● Source text
-- Opening Marker --

Why is copy constructor called rather than move constructor?

Question

I have the following code:

#include <bits/stdc++.h>

using namespace std;

class A {
public:
    A(const A& a) noexcept { cout << "copy constructor" << endl; }
    A& operator=(const A& a) noexcept { cout << "copy assignment operator" << endl; }
    A(A&& a) noexcept { cout << "move constructor" << endl; }
    A& operator=(A&& a) noexcept { cout << "move assignment operator" << endl; }
    A() { cout << "default constructor" << endl; }
};

vector<A> aList;

void AddData(const A&& a)
{
    aList.push_back(std::move(a));
}

int main()
{
    AddData(A());
    return 0;
}

The output is default constructor copy constructor. please tell me is the rvalue reference push_back(T&&)called? And when is copy constructor called?

Answer 1

The issue is with the a parameter in AddData():

void AddData(const A&& a) // <-- const reference!!!
{
    aList.push_back(std::move(a)); // selects push_back(const A&)
}

The a parameter above is a const rvalue reference. You are marking with std::move() a const object.

Marking a const object with std::move() for moving has no effect when it comes to move semantics because you can't move from a const object (i.e., you need to alter the moved-from object, but it is const-qualified).

An rvalue reference doesn't bind to a const object, but a const lvalue reference does. As a result, the push_back(const A&) overload is selected instead of the push_back(A&&) one, and therefore the A object is copy constructed.

---

Solution

Use a non-const rvalue reference instead:

void AddData(A&& a) // <-- non-const reference
{
    aList.push_back(std::move(a)); // selects push_back(A&&)
}

-- Closing Marker --

● Provided material

-- Opening Marker --

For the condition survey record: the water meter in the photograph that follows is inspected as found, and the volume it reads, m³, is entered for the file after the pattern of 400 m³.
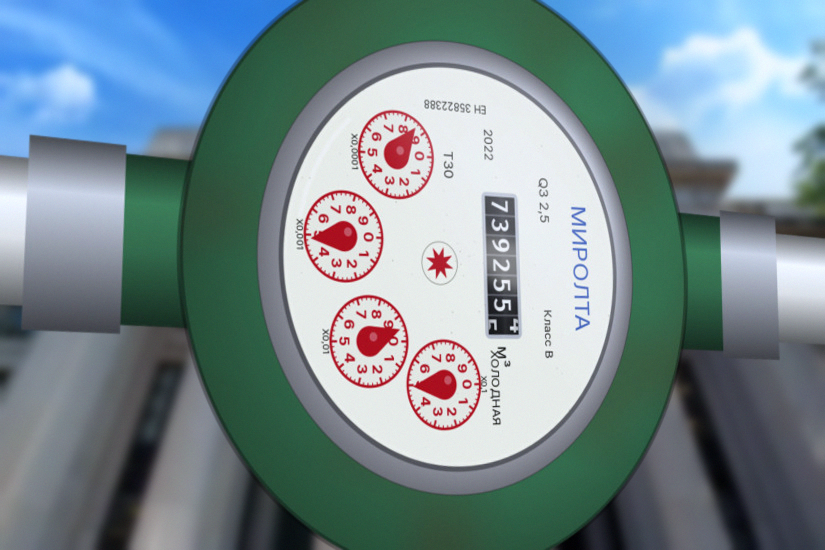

-- Closing Marker --

Reproduce the entire thread on why the copy constructor is called instead of the move constructor, word for word and including all code.

Why is copy constructor called rather than move constructor?

Question

I have the following code:

#include <bits/stdc++.h>

using namespace std;

class A {
public:
    A(const A& a) noexcept { cout << "copy constructor" << endl; }
    A& operator=(const A& a) noexcept { cout << "copy assignment operator" << endl; }
    A(A&& a) noexcept { cout << "move constructor" << endl; }
    A& operator=(A&& a) noexcept { cout << "move assignment operator" << endl; }
    A() { cout << "default constructor" << endl; }
};

vector<A> aList;

void AddData(const A&& a)
{
    aList.push_back(std::move(a));
}

int main()
{
    AddData(A());
    return 0;
}

The output is default constructor copy constructor. please tell me is the rvalue reference push_back(T&&)called? And when is copy constructor called?

Answer 1

The issue is with the a parameter in AddData():

void AddData(const A&& a) // <-- const reference!!!
{
    aList.push_back(std::move(a)); // selects push_back(const A&)
}

The a parameter above is a const rvalue reference. You are marking with std::move() a const object.

Marking a const object with std::move() for moving has no effect when it comes to move semantics because you can't move from a const object (i.e., you need to alter the moved-from object, but it is const-qualified).

An rvalue reference doesn't bind to a const object, but a const lvalue reference does. As a result, the push_back(const A&) overload is selected instead of the push_back(A&&) one, and therefore the A object is copy constructed.

---

Solution

Use a non-const rvalue reference instead:

void AddData(A&& a) // <-- non-const reference
{
    aList.push_back(std::move(a)); // selects push_back(A&&)
}